You just started a new job that seemed perfect - until your supervisor started making inappropriate comments about your appearance. Or your employer suddenly cut your hours after telling them you're pregnant. Maybe you even overheard a colleague making discriminatory remarks about another employee's religion or race.
Situations like these are unfortunately all too common in modern workplaces. But whether you're a young millennial fresh out of college or an early career gen-z employee, you have federal rights protecting you from workplace discrimination and harassment. This is where the EEOC comes in.
What is the EEOC?
EEOC stands for the Equal Employment Opportunity Commission. This government agency enforces federal laws making it illegal for employers to discriminate against applicants or employees based on protected characteristics like:
- Sex (including pregnancy)
- National origin
- Age (over 40)
- Genetic information
The EEOC oversees the handling of discrimination and harassment complaints in workplaces with 15 or more employees. They investigate charges, mediate disputes, and even file lawsuits against employers violating anti-discrimination laws.
Recognizing Unlawful Discrimination
Discrimination isn't always obvious. Here are some common examples of potentially unlawful treatment by employers:
- You're passed up for a promotion given to a less qualified colleague of a different race
- Your supervisor schedules you for fewer shifts after disclosing a health condition
- You're denied paid paternity leave given to other new parent employees
- A hiring manager asks invasive questions about your plans to have kids
- Your coworker makes derogatory jokes about your Mexican heritage
When any conduct related to your protected status makes you uncomfortable or affects your work conditions or advancement, it may be discrimination.
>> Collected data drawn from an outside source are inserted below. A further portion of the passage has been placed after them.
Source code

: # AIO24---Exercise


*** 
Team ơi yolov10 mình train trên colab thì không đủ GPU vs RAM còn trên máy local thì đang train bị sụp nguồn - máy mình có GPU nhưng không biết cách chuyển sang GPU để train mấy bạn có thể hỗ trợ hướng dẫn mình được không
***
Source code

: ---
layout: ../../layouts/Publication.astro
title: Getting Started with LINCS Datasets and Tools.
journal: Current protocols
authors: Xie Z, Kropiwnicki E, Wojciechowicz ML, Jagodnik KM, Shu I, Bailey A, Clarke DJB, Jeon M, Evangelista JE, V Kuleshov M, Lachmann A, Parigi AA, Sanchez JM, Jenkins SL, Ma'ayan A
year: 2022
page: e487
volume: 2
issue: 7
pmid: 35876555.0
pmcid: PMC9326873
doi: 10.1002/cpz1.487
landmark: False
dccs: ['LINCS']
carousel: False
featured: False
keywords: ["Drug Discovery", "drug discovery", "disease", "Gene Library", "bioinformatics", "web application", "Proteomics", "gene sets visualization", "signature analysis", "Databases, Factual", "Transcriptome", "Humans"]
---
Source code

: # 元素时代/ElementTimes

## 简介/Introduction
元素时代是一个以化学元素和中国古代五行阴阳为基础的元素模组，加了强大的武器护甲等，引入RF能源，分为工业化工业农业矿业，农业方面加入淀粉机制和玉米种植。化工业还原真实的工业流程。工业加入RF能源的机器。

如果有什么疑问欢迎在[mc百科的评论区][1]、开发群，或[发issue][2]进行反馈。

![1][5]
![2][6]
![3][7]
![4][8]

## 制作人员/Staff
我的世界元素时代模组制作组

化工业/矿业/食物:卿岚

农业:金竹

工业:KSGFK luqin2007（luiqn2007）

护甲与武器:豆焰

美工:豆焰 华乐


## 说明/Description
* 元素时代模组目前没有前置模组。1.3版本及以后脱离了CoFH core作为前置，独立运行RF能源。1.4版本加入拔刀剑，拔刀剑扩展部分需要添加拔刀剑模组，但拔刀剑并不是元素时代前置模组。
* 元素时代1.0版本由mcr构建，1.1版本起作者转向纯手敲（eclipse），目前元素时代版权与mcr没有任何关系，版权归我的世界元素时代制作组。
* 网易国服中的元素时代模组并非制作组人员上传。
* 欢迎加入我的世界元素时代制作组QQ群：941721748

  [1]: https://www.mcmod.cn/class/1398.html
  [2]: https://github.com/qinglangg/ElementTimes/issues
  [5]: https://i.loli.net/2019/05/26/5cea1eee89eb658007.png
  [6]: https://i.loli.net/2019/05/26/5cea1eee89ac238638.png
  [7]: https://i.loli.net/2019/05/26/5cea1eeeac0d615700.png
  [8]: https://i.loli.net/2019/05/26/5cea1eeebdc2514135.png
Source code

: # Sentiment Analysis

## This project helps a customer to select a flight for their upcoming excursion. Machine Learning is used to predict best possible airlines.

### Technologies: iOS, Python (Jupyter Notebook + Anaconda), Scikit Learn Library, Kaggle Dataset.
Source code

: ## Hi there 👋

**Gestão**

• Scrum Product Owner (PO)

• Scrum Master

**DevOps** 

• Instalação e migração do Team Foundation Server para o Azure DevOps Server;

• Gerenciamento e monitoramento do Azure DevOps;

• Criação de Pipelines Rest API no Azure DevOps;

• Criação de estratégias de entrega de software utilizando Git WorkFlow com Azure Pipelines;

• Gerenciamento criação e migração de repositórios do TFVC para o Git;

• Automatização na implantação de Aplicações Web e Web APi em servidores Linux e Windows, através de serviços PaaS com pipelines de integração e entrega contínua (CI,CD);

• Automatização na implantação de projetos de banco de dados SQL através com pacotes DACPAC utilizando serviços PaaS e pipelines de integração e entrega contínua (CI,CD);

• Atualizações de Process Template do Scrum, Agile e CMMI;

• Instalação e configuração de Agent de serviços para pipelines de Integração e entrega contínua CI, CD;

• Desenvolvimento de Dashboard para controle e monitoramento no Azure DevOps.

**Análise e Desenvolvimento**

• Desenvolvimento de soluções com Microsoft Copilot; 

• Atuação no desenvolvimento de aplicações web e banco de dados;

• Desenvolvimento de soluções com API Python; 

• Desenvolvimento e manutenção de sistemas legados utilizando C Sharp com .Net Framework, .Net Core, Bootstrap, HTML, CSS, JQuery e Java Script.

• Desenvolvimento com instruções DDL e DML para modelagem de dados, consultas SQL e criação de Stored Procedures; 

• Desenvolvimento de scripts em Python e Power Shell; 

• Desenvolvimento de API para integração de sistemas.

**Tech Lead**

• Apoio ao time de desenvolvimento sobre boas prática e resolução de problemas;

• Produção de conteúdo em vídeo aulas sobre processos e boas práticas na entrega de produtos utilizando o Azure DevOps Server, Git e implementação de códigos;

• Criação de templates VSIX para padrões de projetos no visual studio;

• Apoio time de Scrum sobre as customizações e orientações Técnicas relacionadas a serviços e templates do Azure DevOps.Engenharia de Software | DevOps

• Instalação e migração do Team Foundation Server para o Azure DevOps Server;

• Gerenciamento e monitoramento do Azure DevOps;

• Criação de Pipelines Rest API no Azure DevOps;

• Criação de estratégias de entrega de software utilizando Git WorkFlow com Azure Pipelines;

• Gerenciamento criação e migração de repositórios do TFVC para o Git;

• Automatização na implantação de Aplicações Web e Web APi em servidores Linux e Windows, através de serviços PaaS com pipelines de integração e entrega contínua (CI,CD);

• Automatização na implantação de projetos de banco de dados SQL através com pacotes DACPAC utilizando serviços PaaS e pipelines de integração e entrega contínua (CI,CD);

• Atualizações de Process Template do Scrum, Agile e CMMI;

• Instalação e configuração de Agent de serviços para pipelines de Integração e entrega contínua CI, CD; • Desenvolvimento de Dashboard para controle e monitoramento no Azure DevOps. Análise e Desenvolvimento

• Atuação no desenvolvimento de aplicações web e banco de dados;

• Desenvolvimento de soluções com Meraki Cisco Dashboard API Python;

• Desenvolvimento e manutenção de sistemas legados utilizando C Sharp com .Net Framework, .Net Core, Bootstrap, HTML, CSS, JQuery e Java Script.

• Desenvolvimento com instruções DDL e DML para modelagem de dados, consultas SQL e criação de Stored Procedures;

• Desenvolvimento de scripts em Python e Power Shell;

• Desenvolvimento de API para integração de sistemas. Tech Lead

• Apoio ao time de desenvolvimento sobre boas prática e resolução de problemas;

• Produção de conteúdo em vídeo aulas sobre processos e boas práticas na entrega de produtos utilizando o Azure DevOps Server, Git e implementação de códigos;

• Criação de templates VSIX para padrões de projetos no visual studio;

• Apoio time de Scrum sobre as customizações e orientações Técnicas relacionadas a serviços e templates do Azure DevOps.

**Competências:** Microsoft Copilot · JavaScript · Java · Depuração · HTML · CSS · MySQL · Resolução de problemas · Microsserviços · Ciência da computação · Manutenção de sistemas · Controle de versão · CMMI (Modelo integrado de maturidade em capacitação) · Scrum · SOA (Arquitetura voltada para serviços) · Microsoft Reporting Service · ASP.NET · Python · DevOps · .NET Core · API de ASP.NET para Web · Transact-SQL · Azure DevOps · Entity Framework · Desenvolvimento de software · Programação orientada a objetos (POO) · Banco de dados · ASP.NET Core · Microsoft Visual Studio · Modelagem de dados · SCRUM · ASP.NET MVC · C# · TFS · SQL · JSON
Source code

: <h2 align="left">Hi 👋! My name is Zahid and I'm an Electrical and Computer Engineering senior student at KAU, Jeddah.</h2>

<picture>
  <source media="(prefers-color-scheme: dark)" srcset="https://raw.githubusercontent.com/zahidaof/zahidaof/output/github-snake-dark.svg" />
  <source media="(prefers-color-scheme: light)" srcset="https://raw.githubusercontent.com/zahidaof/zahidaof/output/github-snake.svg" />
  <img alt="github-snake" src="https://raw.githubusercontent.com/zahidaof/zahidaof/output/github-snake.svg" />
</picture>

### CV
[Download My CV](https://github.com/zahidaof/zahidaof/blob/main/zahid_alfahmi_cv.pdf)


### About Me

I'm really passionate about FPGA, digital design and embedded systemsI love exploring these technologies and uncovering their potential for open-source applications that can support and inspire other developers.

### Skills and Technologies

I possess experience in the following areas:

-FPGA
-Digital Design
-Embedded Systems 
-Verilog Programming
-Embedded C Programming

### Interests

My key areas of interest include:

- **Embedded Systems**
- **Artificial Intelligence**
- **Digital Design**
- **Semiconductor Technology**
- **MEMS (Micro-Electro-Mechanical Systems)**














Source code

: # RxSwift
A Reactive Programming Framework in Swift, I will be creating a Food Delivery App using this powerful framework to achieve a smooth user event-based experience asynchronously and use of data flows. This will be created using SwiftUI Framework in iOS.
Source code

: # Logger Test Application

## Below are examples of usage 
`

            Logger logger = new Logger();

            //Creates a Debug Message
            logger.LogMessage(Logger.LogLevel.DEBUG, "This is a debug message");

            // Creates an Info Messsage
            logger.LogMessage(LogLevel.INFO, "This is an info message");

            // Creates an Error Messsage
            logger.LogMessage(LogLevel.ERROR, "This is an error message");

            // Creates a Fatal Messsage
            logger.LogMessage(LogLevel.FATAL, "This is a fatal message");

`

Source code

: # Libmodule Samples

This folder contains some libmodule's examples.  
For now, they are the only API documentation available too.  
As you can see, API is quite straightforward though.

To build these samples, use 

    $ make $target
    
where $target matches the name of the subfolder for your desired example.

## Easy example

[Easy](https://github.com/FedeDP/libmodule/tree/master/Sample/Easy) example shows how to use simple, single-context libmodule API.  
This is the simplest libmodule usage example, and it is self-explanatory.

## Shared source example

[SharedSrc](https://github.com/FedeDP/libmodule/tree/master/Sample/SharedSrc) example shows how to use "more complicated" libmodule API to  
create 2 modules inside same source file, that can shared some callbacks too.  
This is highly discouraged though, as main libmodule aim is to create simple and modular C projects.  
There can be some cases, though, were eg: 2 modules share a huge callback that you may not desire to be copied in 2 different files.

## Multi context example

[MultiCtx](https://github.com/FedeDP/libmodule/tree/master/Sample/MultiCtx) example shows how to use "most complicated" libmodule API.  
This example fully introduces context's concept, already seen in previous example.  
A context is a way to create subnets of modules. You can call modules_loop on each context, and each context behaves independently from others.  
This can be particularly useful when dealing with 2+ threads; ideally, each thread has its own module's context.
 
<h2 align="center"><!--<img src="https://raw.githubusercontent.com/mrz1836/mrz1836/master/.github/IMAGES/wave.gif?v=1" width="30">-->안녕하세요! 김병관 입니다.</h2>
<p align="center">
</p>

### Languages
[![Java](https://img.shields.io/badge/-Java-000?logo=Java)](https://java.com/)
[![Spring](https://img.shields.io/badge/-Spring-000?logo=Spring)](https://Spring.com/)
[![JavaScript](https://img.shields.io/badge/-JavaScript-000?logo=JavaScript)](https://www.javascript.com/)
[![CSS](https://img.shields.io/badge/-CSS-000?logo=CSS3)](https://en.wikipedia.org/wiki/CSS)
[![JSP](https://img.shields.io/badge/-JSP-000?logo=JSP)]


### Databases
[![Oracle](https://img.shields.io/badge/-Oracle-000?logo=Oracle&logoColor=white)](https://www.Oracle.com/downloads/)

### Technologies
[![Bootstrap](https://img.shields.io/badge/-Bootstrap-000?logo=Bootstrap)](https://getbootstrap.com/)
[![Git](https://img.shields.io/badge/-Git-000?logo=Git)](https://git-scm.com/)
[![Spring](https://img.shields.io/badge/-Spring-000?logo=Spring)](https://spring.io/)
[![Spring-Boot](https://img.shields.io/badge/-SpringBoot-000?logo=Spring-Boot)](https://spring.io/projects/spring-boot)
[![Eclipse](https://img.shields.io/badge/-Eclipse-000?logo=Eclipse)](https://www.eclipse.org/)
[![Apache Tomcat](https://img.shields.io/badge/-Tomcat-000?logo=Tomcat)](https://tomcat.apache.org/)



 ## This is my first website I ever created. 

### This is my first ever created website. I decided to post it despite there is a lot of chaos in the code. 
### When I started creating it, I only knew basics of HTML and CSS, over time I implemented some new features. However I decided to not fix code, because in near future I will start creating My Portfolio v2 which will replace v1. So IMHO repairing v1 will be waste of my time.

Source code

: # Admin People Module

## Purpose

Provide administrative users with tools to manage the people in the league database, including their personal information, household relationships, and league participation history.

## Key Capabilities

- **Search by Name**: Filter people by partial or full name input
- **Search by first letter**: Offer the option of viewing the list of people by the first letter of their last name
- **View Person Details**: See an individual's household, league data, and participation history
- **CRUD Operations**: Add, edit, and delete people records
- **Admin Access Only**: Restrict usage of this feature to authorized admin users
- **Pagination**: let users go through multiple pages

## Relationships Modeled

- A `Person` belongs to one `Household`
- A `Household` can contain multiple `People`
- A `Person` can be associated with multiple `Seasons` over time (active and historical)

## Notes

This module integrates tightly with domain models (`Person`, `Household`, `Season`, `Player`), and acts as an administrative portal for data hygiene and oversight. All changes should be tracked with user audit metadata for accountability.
Unlawful harassment is another form of discrimination. This includes unwelcome conduct targeting your protected status that is severe or pervasive enough to create a work environment a reasonable person would consider intimidating, hostile, or abusive. Offensive jokes, slurs, threats, intimidation, or physical harassment may be considered unlawful.
Filing an EEOC Complaint
If you believe you're experiencing discrimination or harassment, start keeping records documenting details like dates, times, locations, witnesses, the conduct in question, and how you responded. This information will strengthen an EEOC complaint.
You can file a charge with the EEOC through their public portal or by contacting the nearest EEOC office. A charge must be filed within 180 days of the alleged discrimination. The EEOC will evaluate your claim and decide whether to investigate, mediate, or dismiss the charge.
Realizing Your Worth in the Workplace
As a young employee, you bring valuable skills, talents, and perspective to the workforce. But you also deserve respect and equal treatment, regardless of your age, background, or affiliations. Don't tolerate unlawful discrimination that prevents you from advancing and being your best at work. Lean on the EEOC to protect your hard-won workplace rights.